Who to notify and when

  • Individuals: without unreasonable delay and no later than 60 days after discovery.
  • Media and the Secretary of HHS for breaches affecting 500 or more residents of a state or jurisdiction.
  • For fewer than 500 affected individuals, log and report to HHS within 60 days of the end of the calendar year.
  • Business Associates must notify the Covered Entity without unreasonable delay (no later than 60 days) with details to support individual notifications.

Notices must include what happened, types of PHI involved, steps individuals should take, actions taken to mitigate harm, and contact information.

Enforcement and Penalties under HIPAA

The Office for Civil Rights Enforcement at HHS investigates complaints, breach reports, and conducts compliance reviews. Outcomes may include technical assistance, corrective action plans with monitoring, or civil monetary penalties. The civil penalty structure is tiered based on culpability, with per-violation amounts and annual caps adjusted for inflation.

Willful neglect that is not corrected carries the highest penalties. Criminal penalties may apply for knowingly obtaining or disclosing PHI, with enhanced penalties for false pretenses or intent to sell or use PHI for personal gain or malicious harm. State Attorneys General may also bring civil actions on behalf of residents.

Recent Updates to HIPAA Regulations

Recent activity has focused on clarifying privacy protections and strengthening security expectations.

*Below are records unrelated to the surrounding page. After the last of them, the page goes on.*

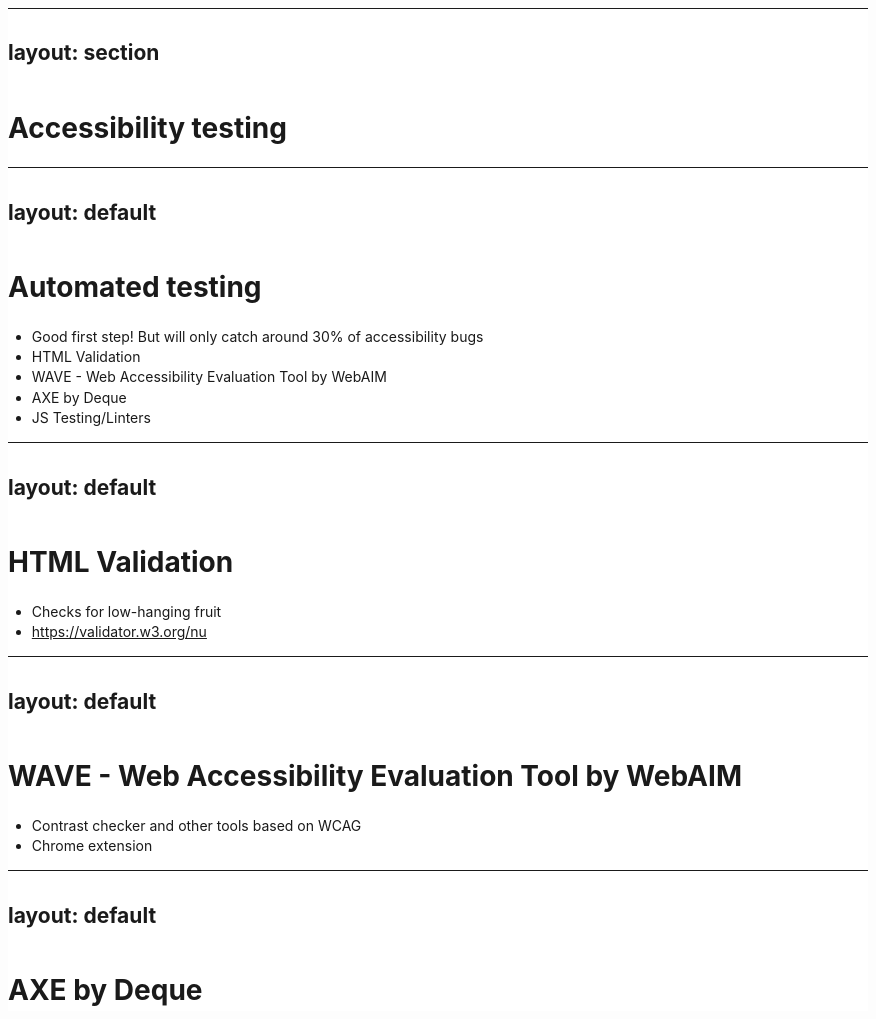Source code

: 

---
layout: section
---

# Accessibility testing

---
layout: default
---

# Automated testing

- Good first step! But will only catch around 30% of accessibility bugs
- HTML Validation
- WAVE - Web Accessibility Evaluation Tool by WebAIM
- AXE by Deque
- JS Testing/Linters




---
layout: default
---

# HTML Validation

- Checks for low-hanging fruit
- https://validator.w3.org/nu



---
layout: default
---

# WAVE - Web Accessibility Evaluation Tool by WebAIM

- Contrast checker and other tools based on WCAG
- Chrome extension




---
layout: default
---

# AXE by Deque
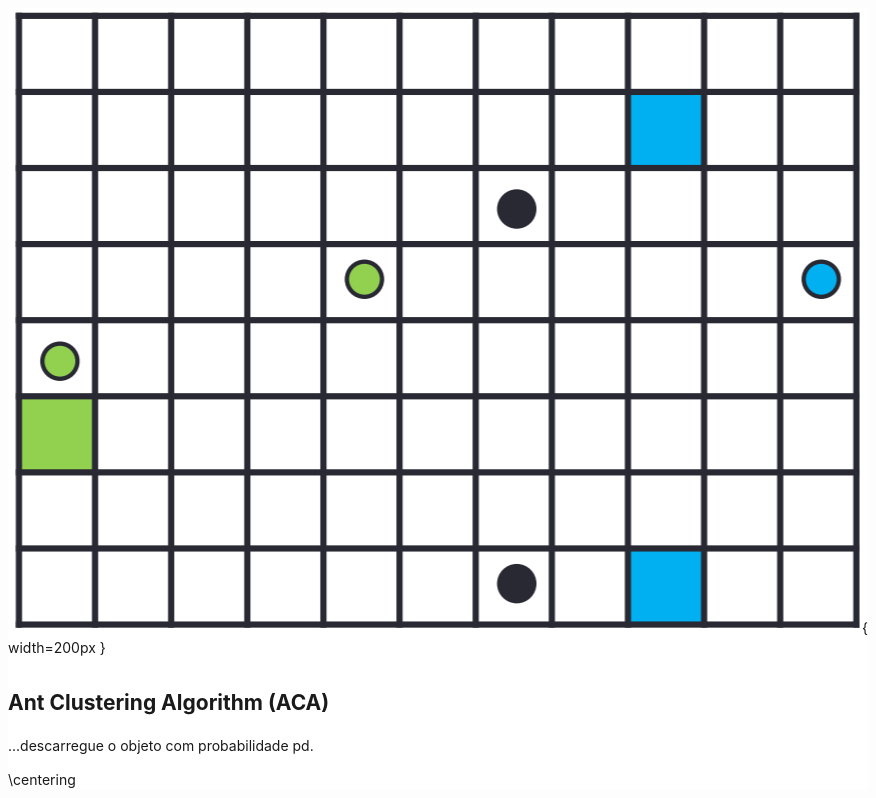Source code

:![](figs/aca10.png){ width=200px }

## Ant Clustering Algorithm (ACA)

...descarregue o objeto com probabilidade pd.

\centering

Key themes include:

  • Reproductive health privacy: strengthened limits on using or disclosing PHI to investigate or prosecute lawful reproductive health care, plus new attestation requirements for certain disclosures.
  • Alignment with 42 CFR Part 2: closer harmonization of substance use disorder confidentiality rules with the HIPAA Privacy Rule and the Breach Notification Rule.
  • Tracking technologies: guidance emphasizing that data from pixels, cookies, and SDKs on patient-facing sites or apps can be PHI when linked to care, requiring appropriate safeguards and Business Associate agreements.
  • Recognized security practices: OCR considers implementation of industry-recognized security frameworks over the preceding 12 months when evaluating enforcement and mitigation.
  • Return to standard telehealth compliance: post-emergency, routine HIPAA requirements apply to remote communications and telehealth workflows.

Conclusion

Understanding what constitutes PHI, how it may be used or disclosed, and how to safeguard it is fundamental to HIPAA compliance. By applying the Privacy and Security Rules, preparing for the Breach Notification Rule, and monitoring regulatory updates, you can protect individuals’ rights while enabling safe, effective health care operations.

FAQs

What information qualifies as PHI under HIPAA?

PHI is Individually Identifiable Health Information related to health, care delivery, or payment that is created, received, maintained, or transmitted by a Covered Entity or Business Associate. It includes identifiers (for example, name, MRN, contact details) when linked to health information, and it can exist in paper, electronic, or oral form.

How does HIPAA define de-identified health information?

De-identified information is not PHI. It must either remove all 18 Safe Harbor identifiers with no actual knowledge of re-identification risk, or undergo Expert Determination showing a very small risk that the data could identify an individual, with methods and results documented.

What actions are required after a PHI breach?

Conduct the four-factor risk assessment, mitigate risks, and provide required notifications without unreasonable delay and no later than 60 days to affected individuals, and when applicable to HHS and the media. Business Associates must notify the Covered Entity and supply details to facilitate timely individual notices.

What penalties exist for HIPAA non-compliance?

OCR can require corrective action and impose tiered civil monetary penalties per violation with annual caps, increasing with the level of culpability. Willful neglect not corrected carries the highest penalties. Certain conduct can trigger criminal penalties, and State Attorneys General may bring civil actions.